Welfare reforms, marriage and the underclass have all come under scrutiny in the past week. Whilst the Government estimates there are 120,000 “troubled families” in Britain, who cost the taxpayer £9 billion a year, the Works and Pensions Secretary, Iain Duncan Smith, has supported marriage in a Social Justice Stratgey Paper. It says that children enjoy a better life if they have “the same two parents.” Marriage has become more fashionable recently, with the number of weddings rising 3.7 per cent in a year, reported The Daily Mail. This Paper is intended to be the blueprint for the Government’s tackling of the root causes of poverty. It calls for an end to spending “dysfunctional money”, reported the Press Association, on short term difficulties, and focus on “early interventions” to aid families.
The goverment has also put through its Welfare Reform Bill, with a Universal Credit and a £500 a week cap on benefits per household. It’s aimed at making it more sensible to work than to remain on benefits. Knotty problems, all of these social ones. So what are people saying?
“We know that children raised by parents reporting high relationship quality and satisfaction tend to have higher levels of wellbeing, while intense conflict between parents has been shown to be detrimental to children’s outcomes,” said Iain Duncan Smith, quoted in The Daily Mail.
But don’t cap benefits! The Mirror wasn’t very happy about Iain Duncan Smith’s welfare proposals: “what is fair about grabbing as much as £68 per week from single parents in full time work?” It’s just a “cloak” for attacking low income families. And whilst the paper backed the “remoulding of the welfare state to encourage work”, such policies are simply Victorian.
More needs to be done! David Cameron should be joining up his policies, said Rachel Sylvester in The Times. Charlie Taylor, the government’s expert adviser on behaviour, and Louise Cameron, who heads the troubled families team, were both appointed after the riots. Both have frontline experience with the underclass, and both think the same: “that to create order out of chaos the Government must help to put clear boundaries in place both at home and at school” – even if this means being called a “nanny state.” But, though they both deal with “unemployment, addiction, truancy, family breakdown and poverty”, they’ve never met.

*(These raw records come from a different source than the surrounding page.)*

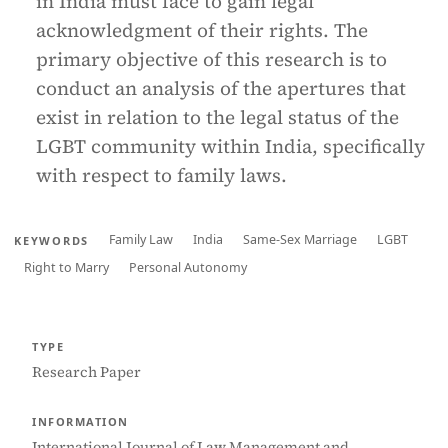
in India must face to gain legal
acknowledgment of their rights. The
primary objective of this research is to
conduct an analysis of the apertures that
exist in relation to the legal status of the
LGBT community within India, specifically
with respect to family laws.
Family Law
India
Same-Sex Marriage
LGBT
KEYWORDS
Right to Marry
Personal Autonomy
TYPE
Research Paper
INFORMATION
International Journal of Law Management and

Troubled families don’t split their lives into conenient deparments – they just need help. These people aren’t “squeezed in the middle, but trodden under foot.” The PM should “make it clear that dealing with the underclass is a national priority.”
We must focus on the right priorities! And look at all this fuss about gay marriage, said Charles Moore in The Daily Telegraph. By supporting it, Cameron is ensuring that he won’t get “insulted in BBC studios.” But it isn’t a “legislative priority for the general public.” The public doesn’t like being “preached at in favour of gay rights.” The actual number of civil partnerships in this country is “less than one per cent of the number of marriages each year.” There are qualifications when it comes to marriage: you must be an adult, you can’t be married to another; you can’t be closely related; and you have to marry someone of the opposite sex. And plus, marriage “affects everything – what buildings we live in, who cares for us, why and how we earn, save and spend our money, whether we have children and how we bring them up.” It’s not a “private thing.” “Marriage is a great, big, deep subject. There is no crying need to change it just because a vociferous lobby says we must.”